According to acting Westchester County District Attorney James McCarty, Reich stabbed Goldman 22 times with an eight-inch kitchen knife, wounding her in the hands, chest abdomen and back. The 58-year-old victim suffered puncture wounds to her lung, heart, diaphragm, liver and kidney during the attack.
“In what can only be described as an ambush, the defendant, as alleged int he indictment, entered the bathroom while his wife was showering and repeatedly stabbed her to death,” he said. “The two were in the process of divorcing, but remained living in the same residence.”
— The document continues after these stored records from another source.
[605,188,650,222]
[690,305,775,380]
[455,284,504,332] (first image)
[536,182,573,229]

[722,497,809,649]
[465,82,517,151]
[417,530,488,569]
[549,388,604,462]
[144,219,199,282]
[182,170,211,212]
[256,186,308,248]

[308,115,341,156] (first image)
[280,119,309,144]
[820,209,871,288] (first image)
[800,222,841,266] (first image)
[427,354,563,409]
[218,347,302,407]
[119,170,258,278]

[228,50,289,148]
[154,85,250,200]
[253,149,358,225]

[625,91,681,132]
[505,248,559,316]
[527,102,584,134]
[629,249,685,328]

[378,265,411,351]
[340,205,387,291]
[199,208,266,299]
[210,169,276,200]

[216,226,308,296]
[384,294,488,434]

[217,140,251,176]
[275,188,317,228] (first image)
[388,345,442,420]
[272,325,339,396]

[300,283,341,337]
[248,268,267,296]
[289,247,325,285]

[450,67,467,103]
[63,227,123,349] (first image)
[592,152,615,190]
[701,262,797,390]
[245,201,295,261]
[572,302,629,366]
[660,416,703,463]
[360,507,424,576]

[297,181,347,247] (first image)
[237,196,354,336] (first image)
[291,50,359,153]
Barry Goldstein , a former Eastchester attorney who now lives in Teaneck, N.J., has been “working for the domestic violence movement since 1983.” For more than 30 years, he was a board member for My Sister’s Place, serving four of those as chairman. He has written five books on the subject, and is currently the research director for the Stop Abuse Campaign .
“There’s a popular misconception that this doesn’t happen in wealthy communities, and that just isn’t true. It just gets hidden better there, so it’s not shocking that this would happen in Scarsdale,” he said. “When you’re dealing with an abuser that is wealthy and powerful, it’s much harder to leave or to protect yourself.”
Goldstein noted that 75 percent of domestic violence homicides are the result of the conclusion of relationships, citing the Hochman murder-suicide in Harrison last year.
“The most dangerous abusers are not the ones that have committed the most serious assaults in the past, but the ones that believe the woman has no right to leave,” he said. “Three out of four domestic violence homicides are women murdered in the process of leaving."